Let $x_n \to x$ and $y_n \to y$ in $\mathbb R$ such that $x_n \neq x_m, \, \forall n \neq m$.
How can I show the existance of a continuous function $f: \mathbb R \to \mathbb R$ with $f(x_n) = y_n, \, \forall n$ and $f(x) = y$?
I've trying to solving this problem in the last few days, however I didn't have any idea. I'm looking for a hint to solve this question.
Help?
On
Here's a generalization: Let $X$ be a metric space, $x\in X,$ and $x_n$ is a sequence of distinct points in $X\setminus \{x\}$ converging to $x.$ Let $y,y_n$ be as before. Then there exists a continuous $f:X\to \mathbb R$ such that $f(x_n)=y_n, n=1,2,\dots$ and $f(x)=y.$
Proof (sketch): Let $E=\{x_n\}\cup \{x\}.$ Then $E$ is closed in $X.$ Define $g:E \to \mathbb R$ by setting $g(x_n)=y_n, n=1,2,\dots$ and $g(x)=y.$ Then $g$ is continuous on $E.$ By Tietze's extension theorem, there exists a continuous $f:X\to \mathbb R $ such that $f=g$ on $E.$ That does it.

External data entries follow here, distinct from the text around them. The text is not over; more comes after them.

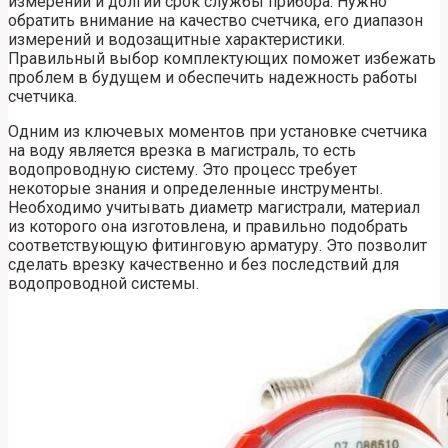
измерений и долгий срок службы прибора. Нужно
обратить внимание на качество счетчика, его диапазон
измерений и водозащитные характеристики.
Правильный выбор комплектующих поможет избежать
проблем в будущем и обеспечить надежность работы
счетчика.
Одним из ключевых моментов при установке счетчика
на воду является врезка в магистраль, то есть
водопроводную систему. Это процесс требует
некоторые знания и определенные инструменты.
Необходимо учитывать диаметр магистрали, материал
из которого она изготовлена, и правильно подобрать
соответствующую фитинговую арматуру. Это позволит
сделать врезку качественно и без последствий для
водопроводной системы.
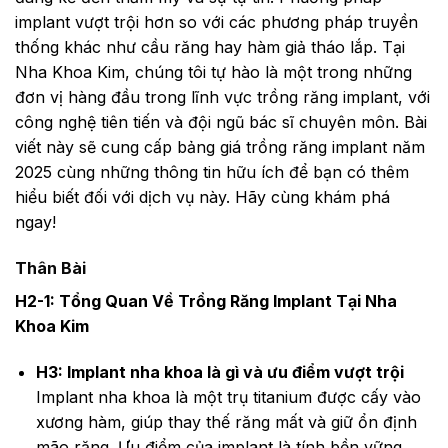
implant vượt trội hơn so với các phương pháp truyền
thống khác như cầu răng hay hàm giả tháo lắp. Tại
Nha Khoa Kim, chúng tôi tự hào là một trong những
đơn vị hàng đầu trong lĩnh vực trồng răng implant, với
công nghệ tiên tiến và đội ngũ bác sĩ chuyên môn. Bài
viết này sẽ cung cấp bảng giá trồng răng implant năm
2025 cùng những thông tin hữu ích để bạn có thêm
hiểu biết đối với dịch vụ này. Hãy cùng khám phá
ngay!
Thân Bài
H2-1: Tổng Quan Về Trồng Răng Implant Tại Nha
Khoa Kim
H3: Implant nha khoa là gì và ưu điểm vượt trội
Implant nha khoa là một trụ titanium được cấy vào
xương hàm, giúp thay thế răng mất và giữ ổn định
mão răng. Ưu điểm của implant là tính bền vững,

Define $f$ by linear interpolation. Without loss of generality, we may assume that $\{x_n\}$ in increasing. On the interval $[x_n,x_{n+1}]$ define $f$ as $$ f(x)=y_n+\frac{x-x_n}{x_{n+1}-x_n}\,(y_{n+1}-y_n)\text{ and }f(x)=y. $$ On $(-\infty,x_1)$, let $f(x)=y_1$, and on $(x,+\infty)$, let $f(x)=y$.